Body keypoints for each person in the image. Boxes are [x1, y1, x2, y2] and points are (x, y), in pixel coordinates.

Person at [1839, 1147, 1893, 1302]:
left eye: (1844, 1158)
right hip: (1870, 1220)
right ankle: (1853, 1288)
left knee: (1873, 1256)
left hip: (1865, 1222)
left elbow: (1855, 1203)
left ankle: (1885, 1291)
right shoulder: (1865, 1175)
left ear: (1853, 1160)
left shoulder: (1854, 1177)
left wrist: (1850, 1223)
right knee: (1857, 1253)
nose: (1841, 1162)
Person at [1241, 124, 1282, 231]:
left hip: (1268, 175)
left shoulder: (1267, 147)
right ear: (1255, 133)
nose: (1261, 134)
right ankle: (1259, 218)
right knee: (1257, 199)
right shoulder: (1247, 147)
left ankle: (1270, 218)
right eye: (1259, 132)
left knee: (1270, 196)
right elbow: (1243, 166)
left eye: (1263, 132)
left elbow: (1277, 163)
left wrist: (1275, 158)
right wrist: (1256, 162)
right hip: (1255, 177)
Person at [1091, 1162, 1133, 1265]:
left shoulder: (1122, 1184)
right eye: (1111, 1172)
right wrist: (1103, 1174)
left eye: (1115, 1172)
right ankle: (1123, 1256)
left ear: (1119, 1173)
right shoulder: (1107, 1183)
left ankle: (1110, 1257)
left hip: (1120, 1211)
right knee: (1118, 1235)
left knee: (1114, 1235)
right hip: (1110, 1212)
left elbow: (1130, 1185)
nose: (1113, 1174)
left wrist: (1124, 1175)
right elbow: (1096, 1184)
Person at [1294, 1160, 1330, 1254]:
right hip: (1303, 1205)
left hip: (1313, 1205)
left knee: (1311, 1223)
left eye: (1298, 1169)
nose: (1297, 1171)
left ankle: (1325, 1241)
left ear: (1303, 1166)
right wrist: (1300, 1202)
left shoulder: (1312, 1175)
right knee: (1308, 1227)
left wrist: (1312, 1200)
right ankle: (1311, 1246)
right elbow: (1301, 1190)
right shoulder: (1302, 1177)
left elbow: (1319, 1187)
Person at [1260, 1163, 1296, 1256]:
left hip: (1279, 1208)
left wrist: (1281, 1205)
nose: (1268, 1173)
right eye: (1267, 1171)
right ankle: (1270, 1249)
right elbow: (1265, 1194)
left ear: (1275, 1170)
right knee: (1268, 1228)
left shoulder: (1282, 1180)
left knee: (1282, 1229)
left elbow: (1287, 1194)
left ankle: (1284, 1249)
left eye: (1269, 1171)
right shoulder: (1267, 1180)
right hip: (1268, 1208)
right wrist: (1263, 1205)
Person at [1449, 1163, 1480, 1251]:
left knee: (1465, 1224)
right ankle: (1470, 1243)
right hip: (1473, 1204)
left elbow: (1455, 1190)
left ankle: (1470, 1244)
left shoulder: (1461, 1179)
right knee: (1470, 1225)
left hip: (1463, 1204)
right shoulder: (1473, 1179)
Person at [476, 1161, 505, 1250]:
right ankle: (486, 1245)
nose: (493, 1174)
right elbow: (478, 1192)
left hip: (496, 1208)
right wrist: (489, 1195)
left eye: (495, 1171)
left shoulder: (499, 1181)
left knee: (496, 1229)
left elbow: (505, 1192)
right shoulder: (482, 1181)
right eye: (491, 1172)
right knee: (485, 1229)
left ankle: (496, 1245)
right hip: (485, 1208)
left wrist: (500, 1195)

- _The problem_: Give the records again, complete and exact.

- _Exercise solution_:
Body keypoints for each person in the image. Boxes are [x1, y1, x2, y2] and points are (x, y), in pixel coordinates.

Person at [1839, 1147, 1893, 1302]:
left eye: (1844, 1158)
right hip: (1870, 1220)
right ankle: (1853, 1288)
left knee: (1873, 1256)
left hip: (1865, 1222)
left elbow: (1855, 1203)
left ankle: (1885, 1291)
right shoulder: (1865, 1175)
left ear: (1853, 1160)
left shoulder: (1854, 1177)
left wrist: (1850, 1223)
right knee: (1857, 1253)
nose: (1841, 1162)
Person at [1241, 124, 1282, 231]:
left hip: (1268, 175)
left shoulder: (1267, 147)
right ear: (1255, 133)
nose: (1261, 134)
right ankle: (1259, 218)
right knee: (1257, 199)
right shoulder: (1247, 147)
left ankle: (1270, 218)
right eye: (1259, 132)
left knee: (1270, 196)
right elbow: (1243, 166)
left eye: (1263, 132)
left elbow: (1277, 163)
left wrist: (1275, 158)
right wrist: (1256, 162)
right hip: (1255, 177)
Person at [1091, 1162, 1133, 1265]:
left shoulder: (1122, 1184)
right eye: (1111, 1172)
right wrist: (1103, 1174)
left eye: (1115, 1172)
right ankle: (1123, 1256)
left ear: (1119, 1173)
right shoulder: (1107, 1183)
left ankle: (1110, 1257)
left hip: (1120, 1211)
right knee: (1118, 1235)
left knee: (1114, 1235)
right hip: (1110, 1212)
left elbow: (1130, 1185)
nose: (1113, 1174)
left wrist: (1124, 1175)
right elbow: (1096, 1184)
Person at [1294, 1160, 1330, 1254]:
right hip: (1303, 1205)
left hip: (1313, 1205)
left knee: (1311, 1223)
left eye: (1298, 1169)
nose: (1297, 1171)
left ankle: (1325, 1241)
left ear: (1303, 1166)
right wrist: (1300, 1202)
left shoulder: (1312, 1175)
right knee: (1308, 1227)
left wrist: (1312, 1200)
right ankle: (1311, 1246)
right elbow: (1301, 1190)
right shoulder: (1302, 1177)
left elbow: (1319, 1187)
Person at [1260, 1163, 1296, 1256]:
left hip: (1279, 1208)
left wrist: (1281, 1205)
nose: (1268, 1173)
right eye: (1267, 1171)
right ankle: (1270, 1249)
right elbow: (1265, 1194)
left ear: (1275, 1170)
right knee: (1268, 1228)
left shoulder: (1282, 1180)
left knee: (1282, 1229)
left elbow: (1287, 1194)
left ankle: (1284, 1249)
left eye: (1269, 1171)
right shoulder: (1267, 1180)
right hip: (1268, 1208)
right wrist: (1263, 1205)
Person at [1449, 1163, 1480, 1251]:
left knee: (1465, 1224)
right ankle: (1470, 1243)
right hip: (1473, 1204)
left elbow: (1455, 1190)
left ankle: (1470, 1244)
left shoulder: (1461, 1179)
right knee: (1470, 1225)
left hip: (1463, 1204)
right shoulder: (1473, 1179)
Person at [476, 1161, 505, 1250]:
right ankle: (486, 1245)
nose: (493, 1174)
right elbow: (478, 1192)
left hip: (496, 1208)
right wrist: (489, 1195)
left eye: (495, 1171)
left shoulder: (499, 1181)
left knee: (496, 1229)
left elbow: (505, 1192)
right shoulder: (482, 1181)
right eye: (491, 1172)
right knee: (485, 1229)
left ankle: (496, 1245)
right hip: (485, 1208)
left wrist: (500, 1195)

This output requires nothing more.